Data extract ▸
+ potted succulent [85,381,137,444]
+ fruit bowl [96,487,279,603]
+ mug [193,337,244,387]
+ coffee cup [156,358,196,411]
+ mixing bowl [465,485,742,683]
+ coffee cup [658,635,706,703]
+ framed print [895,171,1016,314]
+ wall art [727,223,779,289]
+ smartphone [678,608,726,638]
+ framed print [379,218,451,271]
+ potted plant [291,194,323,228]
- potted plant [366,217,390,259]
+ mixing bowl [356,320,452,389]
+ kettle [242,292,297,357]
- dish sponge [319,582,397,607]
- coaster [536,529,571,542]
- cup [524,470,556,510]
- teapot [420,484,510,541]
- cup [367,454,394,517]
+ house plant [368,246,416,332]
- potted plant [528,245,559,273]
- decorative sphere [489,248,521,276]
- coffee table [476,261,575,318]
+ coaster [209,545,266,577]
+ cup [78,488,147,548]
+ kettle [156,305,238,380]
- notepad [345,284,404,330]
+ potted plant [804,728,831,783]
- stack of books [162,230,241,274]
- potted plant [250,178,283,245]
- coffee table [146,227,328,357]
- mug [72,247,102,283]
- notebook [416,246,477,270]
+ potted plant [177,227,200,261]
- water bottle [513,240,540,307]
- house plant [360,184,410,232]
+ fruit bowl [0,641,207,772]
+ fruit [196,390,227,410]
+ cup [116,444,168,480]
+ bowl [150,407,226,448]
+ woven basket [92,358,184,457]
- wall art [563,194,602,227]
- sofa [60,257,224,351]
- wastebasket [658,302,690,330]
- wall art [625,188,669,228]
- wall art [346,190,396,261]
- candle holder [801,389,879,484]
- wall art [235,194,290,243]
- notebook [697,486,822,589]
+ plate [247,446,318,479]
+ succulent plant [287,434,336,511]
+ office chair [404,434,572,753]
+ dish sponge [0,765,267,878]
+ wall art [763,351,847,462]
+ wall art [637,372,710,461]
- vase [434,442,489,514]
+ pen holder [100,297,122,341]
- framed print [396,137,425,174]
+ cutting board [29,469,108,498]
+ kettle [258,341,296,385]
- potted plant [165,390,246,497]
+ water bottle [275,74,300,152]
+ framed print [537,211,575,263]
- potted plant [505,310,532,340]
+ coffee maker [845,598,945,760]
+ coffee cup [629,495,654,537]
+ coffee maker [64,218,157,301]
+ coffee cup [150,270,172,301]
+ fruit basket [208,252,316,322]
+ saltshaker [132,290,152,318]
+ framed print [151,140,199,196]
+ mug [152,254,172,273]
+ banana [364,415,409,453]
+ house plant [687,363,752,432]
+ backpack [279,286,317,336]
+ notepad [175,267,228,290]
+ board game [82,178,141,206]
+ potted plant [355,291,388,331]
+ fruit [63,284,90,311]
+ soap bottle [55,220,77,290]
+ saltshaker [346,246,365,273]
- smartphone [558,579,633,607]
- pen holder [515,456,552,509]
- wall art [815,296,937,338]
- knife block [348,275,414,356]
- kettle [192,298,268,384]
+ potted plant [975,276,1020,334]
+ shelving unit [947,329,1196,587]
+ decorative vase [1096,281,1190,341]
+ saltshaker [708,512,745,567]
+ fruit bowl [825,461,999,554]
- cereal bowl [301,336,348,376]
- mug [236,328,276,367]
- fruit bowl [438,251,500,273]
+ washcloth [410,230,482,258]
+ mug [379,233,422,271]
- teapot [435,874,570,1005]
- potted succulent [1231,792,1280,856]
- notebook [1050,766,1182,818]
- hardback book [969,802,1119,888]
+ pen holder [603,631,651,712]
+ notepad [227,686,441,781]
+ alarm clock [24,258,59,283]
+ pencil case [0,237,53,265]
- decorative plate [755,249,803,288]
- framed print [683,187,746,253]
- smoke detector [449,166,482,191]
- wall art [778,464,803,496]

Task objective ▸ Write the number of lines in the data above that contain the word "house", and add nothing to it.

Task result ▸ 3